You can’t hear me coming.
At the top of the staircase, he can see into the bedroom. The darkness is thinned by the light through the window, from a street-lamp below. The room is quiet save for the contorted snores of Fred Ciancio, like his nose is battling his throat.
Leo rises slowly. One of his knees cracks and he holds absolutely still. Fred Ciancio doesn’t move. Loud, uneven, wet snores, his head cocked to the right on the pillow.
Weapons. Look for weapons. Eyes adjusting now.
No weapons. Nothing.
He wasn’t expecting Leo.
He slips it out of the back of his pants. Holds it in his right hand.
Ciancio stirs. Unconscious response to Leo’s body heat, to the adjustment in the room temperature.
But Leo is not hot.
“What-?” Ciancio’s head pops up.
Two long strides and he’s at the bed. He lands on his chest, presses Ciancio’s head down to the pillow with his left hand, his palm over Ciancio’s mouth.
He shows it to him, the tip of the weapon between Ciancio’s eyes. His face moves in toward Ciancio‘s, so the old guy can make him out. The sharp weapon moves from the bridge of Ciancio’s nose. He runs it along Fred’s pajama top, down his chest, feeling for the rib cage. He finds a seam between the ribs.
You shouldn’t have called, Fred.
He doesn’t die quickly.
Monday
June 20, 2005
CHIN UP, HECTOR,” I remind him, as the elevator door opens. The reporters are waiting in the lobby of the federal building, perking up as I emerge from the elevator bank with State Senator Hector Almundo, who has just pleaded not guilty to eleven counts of fraud, extortion, bribery, and theft. The senator, smartly dressed in a gray suit and black tie, heeds my advice, moving stoically past the reporters as they shout questions at him. It’s like taking a punch to the groin. There’s no easy way to do it.

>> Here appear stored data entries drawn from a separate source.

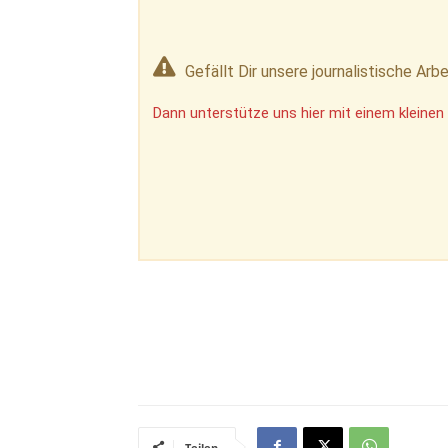
Gefällt Dir unsere journalistische Arbe
Dann unterstütze uns hier mit einem kleinen 
Teilen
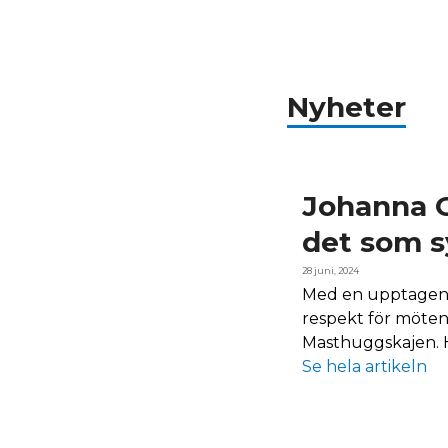
Nyheter
Johanna G
det som s
28 juni, 2024
Med en upptagenh
respekt för möten
Masthuggskajen. 
Se hela artikeln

We stop short of the revolving doors. The reporters close in and push their microphones in front of the senator’s face, until they realize that it will be me doing the talking. I say the usual, about the charges being false and how much we look forward to the opportunity to vindicate ourselves at trial. I leave out the part about Senator Almundo sobbing in my office an hour earlier, asking me how many people he’d have to flip on to avoid jail time.
After this needless exercise, we head outside, where I put Hector in a waiting car. As he drives off with his wife and brother, I wave off a handful of reporters. Dutch Reynolds and Andy Karras want to talk on background, but I’m not in the mood. “Thanks, everyone, that’s all,” I say with finality.